The mean neonatal birth weight was 29189±588.36 grams. Five minutes apgar scores below 7 was seen only in 8 neonates (6%) including 2 dead fetuses. These two fetuses that were dead on admission in addition to the three neonates that had platelet counts less than 50,000/µL were all born from the mothers with chronic ITP. So, we sub-classified all of the women to two groups (diagnosed before pregnancy and diagnosed during pregnancy) and compared the outcomes between them. We noticed that maternal age, maternal platelet counts, gestational age at delivery, 5 minutes apgar scores<7, rate of abdominal deliveries, mean neonatal birth weights and the mean neonatal platelet counts were not statistically different between the two groups. However, NICU admissions were significantly higher in the group that were diagnosed before pregnancy, 20 (34.48%) compared to 12 (16%) (p=0.01). Suggesting that fetus in a chronic case may probably be more compromised and fetal well being evaluations are more strongly recommended for this group during pregnancy.

Eleven women (8.3%) did not receive any medication. However, the most frequently used medication were corticosteroids (n=121, 91.7%). Fourteen women (10.5%) who did not respond to corticosteroids to rise their platelet counts received IVIG during pregnancy. Sixty three (47.4%) had platelet transfusions at the time of normal delivery or cesarean. Some patients in this study were over-treated compared to the clinical guidelines,[5][6][24] which reflects the fear of the medical team from low PCs and its probable complications during delivery. According to the clinical practice guidelines PC>20,000 during pregnancy and PC>50 000 near term and PC>80,000 for epidural anesthesia is targeted. However, counts may drop unpredictably and major bleeding has been reported rarely even with platelet counts that seem appropriate.[25] Furthermore obstetric hemorrhage may happen due to placental abruption or previa, uterine atonia or uncontrollable genital lacerations even in a normal coagulating condition. In this study, there were two cases that had platelet counts above the targeted values but developed bleeding complications. The first case developed severe vaginal bleeding after normal delivery with PC=41,000/µL and the second case had severe hemorrhage in abdominal incision site with PC=70,000/µL. However, the final maternal and neonatal outcome was good. We believe that hypercoaguable state of pregnancy may somehow protect the mothers with ITP to develop fewer bleeding complications compared to non-pregnant conditions.

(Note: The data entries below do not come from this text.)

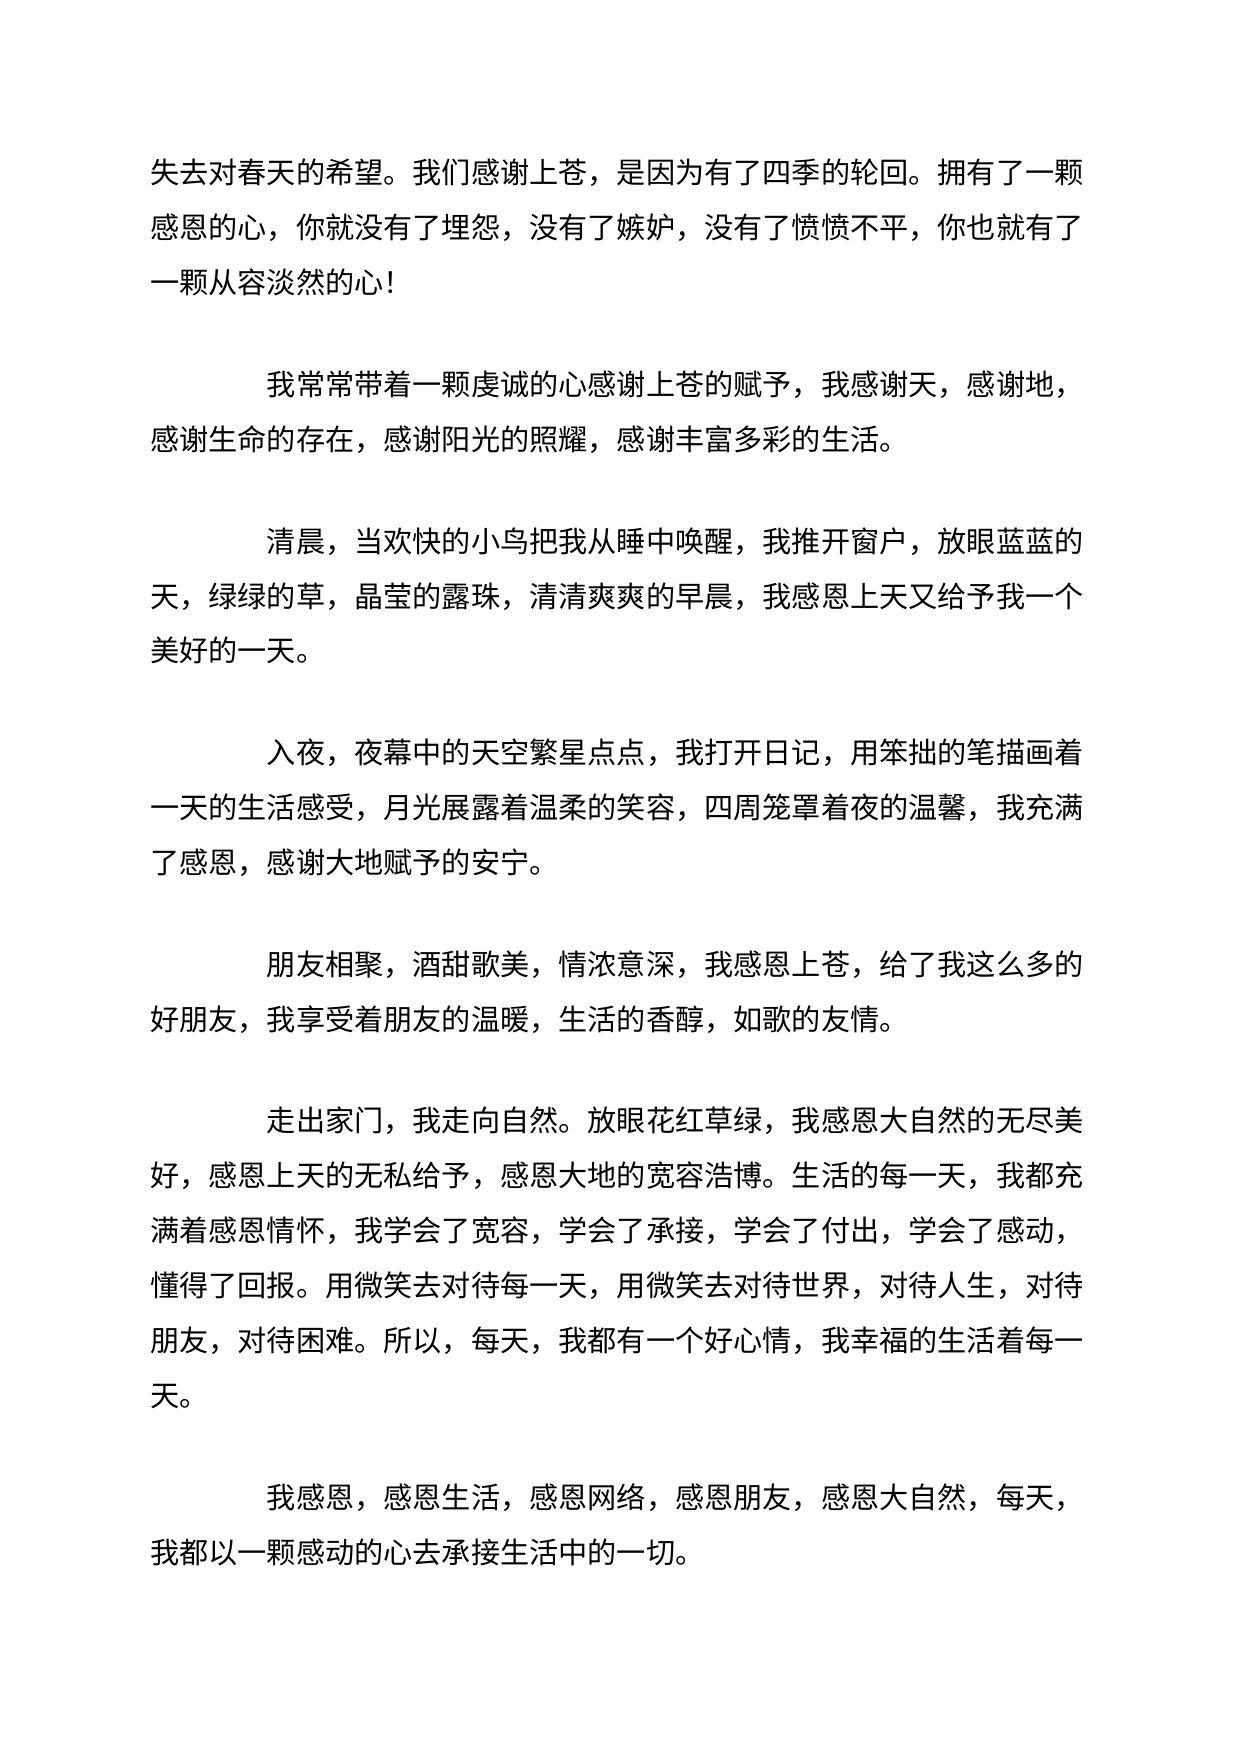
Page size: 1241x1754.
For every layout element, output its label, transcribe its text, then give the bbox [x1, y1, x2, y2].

text 入夜，夜幕中的天空繁星点点，我打开日记，用笨拙的笔描画着一天的生活感受，月光展露着温柔的笑容，四周笼罩着夜的温馨，我充满了感恩，感谢大地赋予的安宁。 [150, 730, 1090, 882]
text 走出家门，我走向自然。放眼花红草绿，我感恩大自然的无尽美好，感恩上天的无私给予，感恩大地的宽容浩博。生活的每一天，我都充满着感恩情怀，我学会了宽容，学会了承接，学会了付出，学会了感动，懂得了回报。用微笑去对待每一天，用微笑去对待世界，对待人生，对待朋友，对待困难。所以，每天，我都有一个好心情，我幸福的生活着每一天。 [150, 1098, 1090, 1415]
text 朋友相聚，酒甜歌美，情浓意深，我感恩上苍，给了我这么多的好朋友，我享受着朋友的温暖，生活的香醇，如歌的友情。 [150, 941, 1090, 1038]
text 清晨，当欢快的小鸟把我从睡中唤醒，我推开窗户，放眼蓝蓝的天，绿绿的草，晶莹的露珠，清清爽爽的早晨，我感恩上天又给予我一个美好的一天。 [150, 518, 1090, 670]
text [150, 150, 1090, 302]
text 我常常带着一颗虔诚的心感谢上苍的赋予，我感谢天，感谢地，感谢生命的存在，感谢阳光的照耀，感谢丰富多彩的生活。 [150, 362, 1090, 459]
text 我感恩，感恩生活，感恩网络，感恩朋友，感恩大自然，每天，我都以一颗感动的心去承接生活中的一切。 [150, 1474, 1090, 1571]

This study had several limitations. The first is its retrospective nature and absence of some data in the charts. The second is the possibility of misdiagnoses. If thrombocytopenia was diagnosed for the first time during pregnancy, the case was included only if PC was less than 80,000/µL. There is the possibility that some real cases of mild ITP had not been included or some cases of gestational thrombocytopenia had been included in error. The third limitation is that we were not able to follow the neonatal PCs after delivery and other late neonatal outcomes were not studied.

Maternal and neonatal outcomes of pregnancies complicated by ITP are generally good. All of the cases should be carefully managed by a team of hematologist, neonatologist, anesthesiologist and obstetrician for the best results. However, fetal well being evaluations are more strongly recommended for the chronic cases.